池田
片頭痛予防の三叉神経刺激装置についての質問ですが、その前に片頭痛とはどういう機序で起こるとされているのでしょうか。
竹島
片頭痛の痛みは三叉神経血管説という学説が有力でして、三叉神経が何らかの刺激を受けて、CGRP、カルシトニン遺伝子関連ペプタイドという物質を放出して、血管の周囲で炎症が起こります。炎症が起こって血管が拡張すると、三叉神経をまた刺激する。その刺激した三叉神経からまたCGRPが出て、神経原性の炎症が広がった状態が片頭痛の発作であると考えられています。
池田
三叉神経と血管とCGRPの悪い循環になっているのですね。
竹島
はい。脳の表面、硬膜の三叉神経と血管系でそういった現象が起こっていると考えられています。

* [課題 A]:
片頭痛についての対談で、池田が悪い循環をつくっているとまとめたものをすべて挙げてください。
* [課題 B]:
片頭痛についての対談によると、CGRPは何という物質の略称ですか。
* [課題 C]:
片頭痛についての対談を、最後の発言の後から続けてください。

* [提供データ]:
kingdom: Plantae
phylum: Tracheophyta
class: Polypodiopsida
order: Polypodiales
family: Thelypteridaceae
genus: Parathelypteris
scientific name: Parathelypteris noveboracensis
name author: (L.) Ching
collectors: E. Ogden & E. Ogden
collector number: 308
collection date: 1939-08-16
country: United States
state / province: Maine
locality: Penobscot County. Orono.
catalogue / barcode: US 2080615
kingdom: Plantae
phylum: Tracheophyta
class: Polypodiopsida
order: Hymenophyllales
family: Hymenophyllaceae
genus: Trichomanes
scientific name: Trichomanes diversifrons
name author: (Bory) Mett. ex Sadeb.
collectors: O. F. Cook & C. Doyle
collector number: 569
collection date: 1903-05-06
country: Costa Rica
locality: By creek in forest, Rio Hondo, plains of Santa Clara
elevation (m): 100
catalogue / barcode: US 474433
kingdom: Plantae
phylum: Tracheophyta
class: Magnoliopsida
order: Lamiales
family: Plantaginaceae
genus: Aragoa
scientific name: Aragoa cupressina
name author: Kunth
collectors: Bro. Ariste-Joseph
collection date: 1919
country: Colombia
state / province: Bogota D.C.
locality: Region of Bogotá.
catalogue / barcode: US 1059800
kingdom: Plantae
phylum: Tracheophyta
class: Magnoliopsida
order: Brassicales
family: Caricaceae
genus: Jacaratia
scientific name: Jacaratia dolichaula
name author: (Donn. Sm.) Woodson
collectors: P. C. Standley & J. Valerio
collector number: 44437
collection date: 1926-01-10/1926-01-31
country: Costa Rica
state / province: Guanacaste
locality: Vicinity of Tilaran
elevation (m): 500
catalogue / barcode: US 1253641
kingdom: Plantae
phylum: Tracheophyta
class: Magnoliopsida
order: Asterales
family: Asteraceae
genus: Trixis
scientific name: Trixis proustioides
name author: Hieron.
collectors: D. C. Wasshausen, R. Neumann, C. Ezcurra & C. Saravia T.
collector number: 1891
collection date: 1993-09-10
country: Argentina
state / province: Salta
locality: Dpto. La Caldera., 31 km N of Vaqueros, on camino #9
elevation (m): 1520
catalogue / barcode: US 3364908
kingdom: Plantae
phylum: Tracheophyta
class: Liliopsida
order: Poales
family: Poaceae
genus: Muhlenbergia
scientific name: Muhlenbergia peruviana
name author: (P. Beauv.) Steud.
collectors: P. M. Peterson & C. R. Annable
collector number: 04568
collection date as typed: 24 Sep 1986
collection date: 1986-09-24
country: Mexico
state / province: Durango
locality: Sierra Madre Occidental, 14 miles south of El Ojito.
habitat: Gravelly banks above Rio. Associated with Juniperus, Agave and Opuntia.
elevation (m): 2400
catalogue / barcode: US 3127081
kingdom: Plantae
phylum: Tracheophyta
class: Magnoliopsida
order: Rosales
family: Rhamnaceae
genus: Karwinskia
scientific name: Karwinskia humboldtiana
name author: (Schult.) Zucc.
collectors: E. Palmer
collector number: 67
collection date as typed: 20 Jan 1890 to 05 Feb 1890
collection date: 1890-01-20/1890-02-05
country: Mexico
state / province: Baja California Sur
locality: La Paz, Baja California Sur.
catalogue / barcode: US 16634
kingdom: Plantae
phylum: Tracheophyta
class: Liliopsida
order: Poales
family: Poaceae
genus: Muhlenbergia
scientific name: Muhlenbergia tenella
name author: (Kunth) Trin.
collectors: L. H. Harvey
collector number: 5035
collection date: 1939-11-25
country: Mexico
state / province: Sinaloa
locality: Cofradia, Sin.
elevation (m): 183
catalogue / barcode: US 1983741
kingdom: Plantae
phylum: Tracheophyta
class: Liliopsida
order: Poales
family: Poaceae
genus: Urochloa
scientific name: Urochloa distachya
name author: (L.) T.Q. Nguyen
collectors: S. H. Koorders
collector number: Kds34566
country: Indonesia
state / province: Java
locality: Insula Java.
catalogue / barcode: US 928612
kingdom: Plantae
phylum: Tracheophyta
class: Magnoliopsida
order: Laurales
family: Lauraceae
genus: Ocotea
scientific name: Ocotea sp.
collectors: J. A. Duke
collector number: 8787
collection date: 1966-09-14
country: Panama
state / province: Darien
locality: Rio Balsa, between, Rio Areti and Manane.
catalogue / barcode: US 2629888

* [解答 A]:
三叉神経、血管、CGRP

* [解答 B]:
カルシトニン遺伝子関連ペプタイドです。

* [解答 C]:
池田
ある程度発作的に起こると思うのですが、刺激としてはどのようなものがあるのでしょうか。
竹島
いろいろなものが刺激になるのですが、外的なものとしては例えば強いにおいや光などといったものもありますし、あるいはストレスやホルモンの影響もあります。分子レベルでいえばイオンの濃度の変化とか、あるいは興奮性アミノ酸、グルタミン酸のようなものが、そういった刺激の最初のトリガーになるといわれています。
池田
なぜか三叉神経がそういうCGRPを出す準備状態になっていて、そういった刺激によって出してしまうのですね。
竹島
はい。それが連鎖反応的に広がったものが片頭痛の発作なのです。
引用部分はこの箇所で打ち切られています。